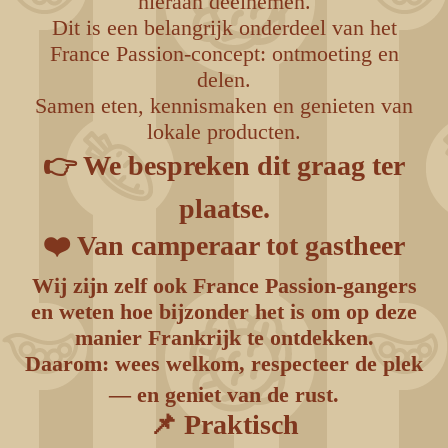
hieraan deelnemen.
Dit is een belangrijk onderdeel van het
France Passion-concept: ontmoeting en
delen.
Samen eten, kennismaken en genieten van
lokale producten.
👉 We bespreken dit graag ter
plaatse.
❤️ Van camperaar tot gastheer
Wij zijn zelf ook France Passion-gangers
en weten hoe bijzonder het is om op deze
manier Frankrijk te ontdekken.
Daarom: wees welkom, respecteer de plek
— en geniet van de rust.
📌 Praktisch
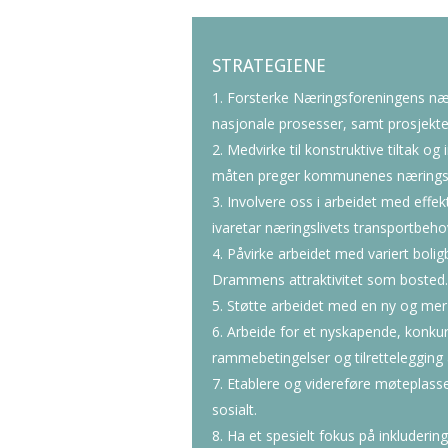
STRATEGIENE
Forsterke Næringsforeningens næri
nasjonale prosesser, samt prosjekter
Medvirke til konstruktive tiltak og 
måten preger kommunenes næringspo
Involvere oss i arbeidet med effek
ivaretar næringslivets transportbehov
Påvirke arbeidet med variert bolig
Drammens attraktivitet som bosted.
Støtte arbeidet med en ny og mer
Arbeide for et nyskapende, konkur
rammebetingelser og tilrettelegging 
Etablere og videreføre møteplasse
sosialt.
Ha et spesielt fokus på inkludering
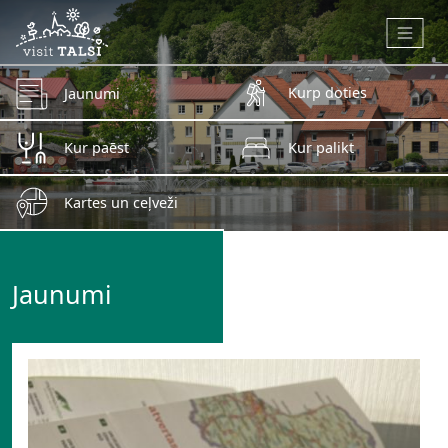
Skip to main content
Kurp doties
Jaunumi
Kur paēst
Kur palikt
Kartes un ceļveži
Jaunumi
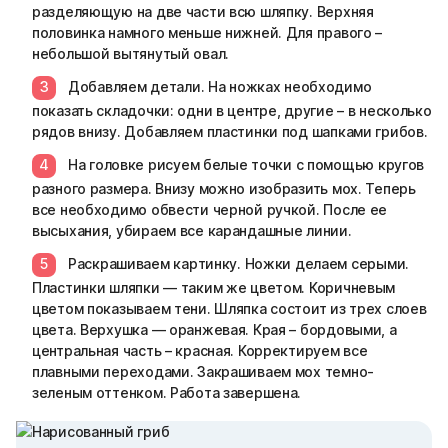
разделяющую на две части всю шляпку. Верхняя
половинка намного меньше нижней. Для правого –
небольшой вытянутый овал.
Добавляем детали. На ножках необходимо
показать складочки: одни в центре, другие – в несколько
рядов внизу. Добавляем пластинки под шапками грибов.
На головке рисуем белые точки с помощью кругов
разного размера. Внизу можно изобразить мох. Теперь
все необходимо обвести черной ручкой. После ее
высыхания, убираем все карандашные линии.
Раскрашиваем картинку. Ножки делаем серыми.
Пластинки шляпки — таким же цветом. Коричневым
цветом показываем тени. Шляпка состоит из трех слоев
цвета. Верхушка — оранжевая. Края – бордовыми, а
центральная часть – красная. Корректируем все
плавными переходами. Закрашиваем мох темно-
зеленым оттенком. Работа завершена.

★ ★ ★ ★ ★

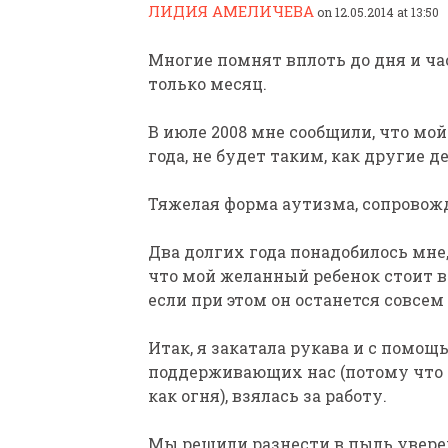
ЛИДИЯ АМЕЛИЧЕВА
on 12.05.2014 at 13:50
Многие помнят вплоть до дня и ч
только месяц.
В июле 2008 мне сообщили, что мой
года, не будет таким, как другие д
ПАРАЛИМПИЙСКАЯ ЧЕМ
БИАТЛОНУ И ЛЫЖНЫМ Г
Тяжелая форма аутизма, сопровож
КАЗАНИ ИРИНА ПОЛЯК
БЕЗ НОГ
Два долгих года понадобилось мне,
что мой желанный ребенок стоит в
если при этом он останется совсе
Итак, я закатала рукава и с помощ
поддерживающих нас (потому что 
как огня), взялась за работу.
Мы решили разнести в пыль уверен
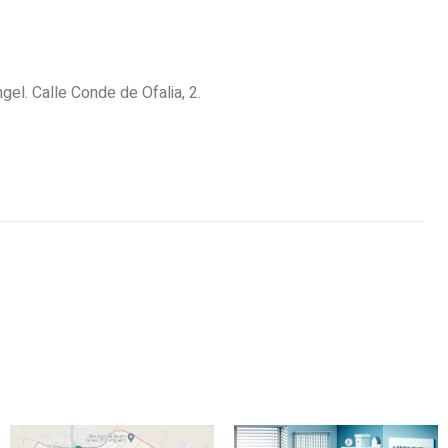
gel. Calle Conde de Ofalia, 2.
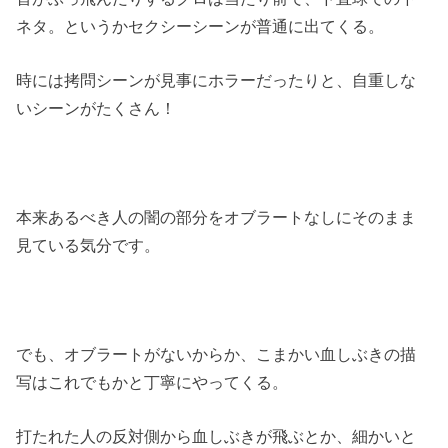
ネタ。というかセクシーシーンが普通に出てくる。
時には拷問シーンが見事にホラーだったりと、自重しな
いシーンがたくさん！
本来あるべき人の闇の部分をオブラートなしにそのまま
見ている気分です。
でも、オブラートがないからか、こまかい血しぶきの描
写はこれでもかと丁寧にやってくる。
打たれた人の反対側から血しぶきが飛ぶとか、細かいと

★ ★ ★ ★ ★

What is expected = Establish how many lines of the records contain the string "arbeidet" and state that number without elaboration.

The completed task = 3